*** Opening Working data ***

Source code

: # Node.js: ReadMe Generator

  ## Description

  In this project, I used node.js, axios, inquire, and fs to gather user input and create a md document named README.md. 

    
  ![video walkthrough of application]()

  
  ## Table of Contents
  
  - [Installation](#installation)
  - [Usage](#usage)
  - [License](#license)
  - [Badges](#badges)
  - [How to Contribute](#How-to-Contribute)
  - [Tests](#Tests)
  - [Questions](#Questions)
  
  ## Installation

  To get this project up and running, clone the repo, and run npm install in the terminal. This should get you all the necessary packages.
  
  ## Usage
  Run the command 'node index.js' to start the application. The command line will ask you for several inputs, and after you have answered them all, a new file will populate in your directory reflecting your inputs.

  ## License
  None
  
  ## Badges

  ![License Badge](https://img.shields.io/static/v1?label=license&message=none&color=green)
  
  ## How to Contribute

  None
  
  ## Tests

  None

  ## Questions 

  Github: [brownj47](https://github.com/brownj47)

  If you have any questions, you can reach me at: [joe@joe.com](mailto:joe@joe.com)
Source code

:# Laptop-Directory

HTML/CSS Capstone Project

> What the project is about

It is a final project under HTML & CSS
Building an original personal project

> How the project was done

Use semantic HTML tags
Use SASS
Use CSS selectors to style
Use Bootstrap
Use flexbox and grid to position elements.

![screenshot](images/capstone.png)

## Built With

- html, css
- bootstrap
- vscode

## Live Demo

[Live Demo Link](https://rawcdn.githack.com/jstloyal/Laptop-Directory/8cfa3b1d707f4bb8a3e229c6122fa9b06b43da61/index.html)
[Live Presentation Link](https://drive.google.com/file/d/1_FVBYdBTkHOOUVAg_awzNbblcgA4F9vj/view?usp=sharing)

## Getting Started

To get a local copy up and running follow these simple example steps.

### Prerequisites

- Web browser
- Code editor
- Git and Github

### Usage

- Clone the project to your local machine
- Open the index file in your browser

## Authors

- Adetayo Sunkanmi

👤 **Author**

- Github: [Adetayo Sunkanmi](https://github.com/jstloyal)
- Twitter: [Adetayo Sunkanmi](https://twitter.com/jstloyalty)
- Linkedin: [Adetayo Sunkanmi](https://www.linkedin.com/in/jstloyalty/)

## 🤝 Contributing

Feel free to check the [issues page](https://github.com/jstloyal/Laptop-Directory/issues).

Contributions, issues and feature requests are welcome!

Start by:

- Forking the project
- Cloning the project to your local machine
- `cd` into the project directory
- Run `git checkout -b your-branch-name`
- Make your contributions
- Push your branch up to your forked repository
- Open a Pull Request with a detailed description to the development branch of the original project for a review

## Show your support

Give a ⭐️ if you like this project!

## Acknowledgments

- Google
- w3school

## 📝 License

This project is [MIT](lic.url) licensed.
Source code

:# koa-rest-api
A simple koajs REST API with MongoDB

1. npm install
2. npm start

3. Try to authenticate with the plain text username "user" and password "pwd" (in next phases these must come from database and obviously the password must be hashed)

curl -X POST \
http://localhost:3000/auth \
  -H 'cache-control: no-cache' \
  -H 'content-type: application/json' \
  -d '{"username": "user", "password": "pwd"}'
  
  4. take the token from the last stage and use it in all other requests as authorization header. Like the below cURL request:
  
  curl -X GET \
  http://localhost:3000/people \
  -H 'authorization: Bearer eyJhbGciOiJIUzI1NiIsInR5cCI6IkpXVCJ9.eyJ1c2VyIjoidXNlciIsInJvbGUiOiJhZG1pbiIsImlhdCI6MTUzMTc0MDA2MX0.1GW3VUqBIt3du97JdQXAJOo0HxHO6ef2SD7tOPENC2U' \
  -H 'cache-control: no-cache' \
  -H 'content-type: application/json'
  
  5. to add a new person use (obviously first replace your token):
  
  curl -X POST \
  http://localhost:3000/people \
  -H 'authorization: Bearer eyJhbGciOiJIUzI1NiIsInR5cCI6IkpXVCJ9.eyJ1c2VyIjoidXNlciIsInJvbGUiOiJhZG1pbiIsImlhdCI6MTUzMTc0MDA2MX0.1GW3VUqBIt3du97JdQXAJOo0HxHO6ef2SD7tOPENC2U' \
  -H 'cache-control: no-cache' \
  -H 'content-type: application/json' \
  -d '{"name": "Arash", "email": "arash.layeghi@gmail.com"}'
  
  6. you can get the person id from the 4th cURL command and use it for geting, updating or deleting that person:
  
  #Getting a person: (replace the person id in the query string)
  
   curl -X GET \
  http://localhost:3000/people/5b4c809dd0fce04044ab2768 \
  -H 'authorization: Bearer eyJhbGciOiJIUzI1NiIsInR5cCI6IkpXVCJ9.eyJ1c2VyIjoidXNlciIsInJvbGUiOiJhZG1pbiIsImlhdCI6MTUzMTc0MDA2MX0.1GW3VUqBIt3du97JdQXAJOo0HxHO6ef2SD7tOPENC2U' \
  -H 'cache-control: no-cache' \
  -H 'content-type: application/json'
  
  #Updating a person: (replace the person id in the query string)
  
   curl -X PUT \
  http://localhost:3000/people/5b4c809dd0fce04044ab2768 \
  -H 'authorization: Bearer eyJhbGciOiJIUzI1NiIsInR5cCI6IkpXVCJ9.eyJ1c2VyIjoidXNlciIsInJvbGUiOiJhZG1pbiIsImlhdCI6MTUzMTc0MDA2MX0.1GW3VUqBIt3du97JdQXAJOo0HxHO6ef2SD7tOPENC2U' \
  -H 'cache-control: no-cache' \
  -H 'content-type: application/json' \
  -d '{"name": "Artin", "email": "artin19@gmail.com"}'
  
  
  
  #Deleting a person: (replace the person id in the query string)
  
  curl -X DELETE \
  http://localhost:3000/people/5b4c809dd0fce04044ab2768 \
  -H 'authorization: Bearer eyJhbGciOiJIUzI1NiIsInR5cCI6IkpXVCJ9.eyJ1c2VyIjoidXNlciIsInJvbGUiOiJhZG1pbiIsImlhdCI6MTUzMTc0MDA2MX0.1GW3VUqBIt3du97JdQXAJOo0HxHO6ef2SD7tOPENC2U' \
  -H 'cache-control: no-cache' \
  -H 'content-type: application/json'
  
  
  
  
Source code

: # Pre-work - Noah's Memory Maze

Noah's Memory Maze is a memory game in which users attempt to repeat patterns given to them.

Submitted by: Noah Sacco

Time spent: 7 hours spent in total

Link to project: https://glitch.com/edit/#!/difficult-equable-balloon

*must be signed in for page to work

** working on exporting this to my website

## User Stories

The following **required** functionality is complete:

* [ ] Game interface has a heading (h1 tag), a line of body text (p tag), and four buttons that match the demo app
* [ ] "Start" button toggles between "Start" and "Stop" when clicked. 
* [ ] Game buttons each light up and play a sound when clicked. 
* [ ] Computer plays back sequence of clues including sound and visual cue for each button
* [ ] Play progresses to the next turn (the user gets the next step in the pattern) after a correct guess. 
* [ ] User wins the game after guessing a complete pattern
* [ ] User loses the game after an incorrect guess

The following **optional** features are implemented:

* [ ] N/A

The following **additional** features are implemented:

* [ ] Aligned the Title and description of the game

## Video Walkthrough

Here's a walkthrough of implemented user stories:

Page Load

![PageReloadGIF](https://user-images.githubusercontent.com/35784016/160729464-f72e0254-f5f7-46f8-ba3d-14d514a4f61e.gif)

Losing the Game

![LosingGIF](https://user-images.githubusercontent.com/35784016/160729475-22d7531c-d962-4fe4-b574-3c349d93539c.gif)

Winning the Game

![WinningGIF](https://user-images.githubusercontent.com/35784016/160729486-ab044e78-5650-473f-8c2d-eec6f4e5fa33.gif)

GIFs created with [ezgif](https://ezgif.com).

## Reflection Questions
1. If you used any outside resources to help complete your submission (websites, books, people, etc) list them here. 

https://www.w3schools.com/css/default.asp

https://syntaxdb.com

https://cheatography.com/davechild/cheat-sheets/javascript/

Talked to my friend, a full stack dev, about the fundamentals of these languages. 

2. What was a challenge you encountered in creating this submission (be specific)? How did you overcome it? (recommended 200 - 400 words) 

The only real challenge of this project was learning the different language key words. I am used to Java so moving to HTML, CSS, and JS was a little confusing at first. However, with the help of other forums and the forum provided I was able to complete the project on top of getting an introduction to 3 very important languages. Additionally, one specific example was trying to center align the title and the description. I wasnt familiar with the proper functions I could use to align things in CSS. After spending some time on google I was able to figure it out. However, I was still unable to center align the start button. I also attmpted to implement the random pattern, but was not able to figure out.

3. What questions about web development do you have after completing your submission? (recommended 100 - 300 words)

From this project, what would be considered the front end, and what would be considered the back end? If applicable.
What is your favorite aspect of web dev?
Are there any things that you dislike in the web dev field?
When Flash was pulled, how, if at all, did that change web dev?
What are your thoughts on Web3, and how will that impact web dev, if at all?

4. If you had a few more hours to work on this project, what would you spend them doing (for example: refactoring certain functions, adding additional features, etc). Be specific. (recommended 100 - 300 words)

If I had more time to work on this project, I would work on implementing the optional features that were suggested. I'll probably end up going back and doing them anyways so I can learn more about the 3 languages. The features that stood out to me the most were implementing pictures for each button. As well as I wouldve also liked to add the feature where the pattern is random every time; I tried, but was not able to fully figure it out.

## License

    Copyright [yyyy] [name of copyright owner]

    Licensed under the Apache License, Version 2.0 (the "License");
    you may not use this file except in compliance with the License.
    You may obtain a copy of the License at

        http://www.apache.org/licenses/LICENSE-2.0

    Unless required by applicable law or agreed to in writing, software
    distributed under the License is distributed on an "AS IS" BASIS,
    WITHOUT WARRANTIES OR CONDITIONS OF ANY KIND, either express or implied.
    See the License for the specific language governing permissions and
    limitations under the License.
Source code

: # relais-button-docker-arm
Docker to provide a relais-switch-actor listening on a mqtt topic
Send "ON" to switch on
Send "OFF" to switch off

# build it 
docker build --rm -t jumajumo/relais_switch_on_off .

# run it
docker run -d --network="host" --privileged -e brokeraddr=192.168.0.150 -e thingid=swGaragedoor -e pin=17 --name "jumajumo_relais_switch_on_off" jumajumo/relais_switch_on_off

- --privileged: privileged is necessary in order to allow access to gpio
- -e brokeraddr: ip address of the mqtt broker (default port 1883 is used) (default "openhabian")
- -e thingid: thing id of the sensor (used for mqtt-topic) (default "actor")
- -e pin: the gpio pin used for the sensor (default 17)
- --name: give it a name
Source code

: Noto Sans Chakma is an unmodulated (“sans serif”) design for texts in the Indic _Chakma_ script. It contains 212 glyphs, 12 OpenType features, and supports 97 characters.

*** Closing Working data ***

Problem: Word for word, copy the line containing "to switch off" and each line after it to the end of the records, and nothing besides.

Expected answer:
Send "OFF" to switch off

# build it 
docker build --rm -t jumajumo/relais_switch_on_off .

# run it
docker run -d --network="host" --privileged -e brokeraddr=192.168.0.150 -e thingid=swGaragedoor -e pin=17 --name "jumajumo_relais_switch_on_off" jumajumo/relais_switch_on_off

- --privileged: privileged is necessary in order to allow access to gpio
- -e brokeraddr: ip address of the mqtt broker (default port 1883 is used) (default "openhabian")
- -e thingid: thing id of the sensor (used for mqtt-topic) (default "actor")
- -e pin: the gpio pin used for the sensor (default 17)
- --name: give it a name
Source code

: Noto Sans Chakma is an unmodulated (“sans serif”) design for texts in the Indic _Chakma_ script. It contains 212 glyphs, 12 OpenType features, and supports 97 characters.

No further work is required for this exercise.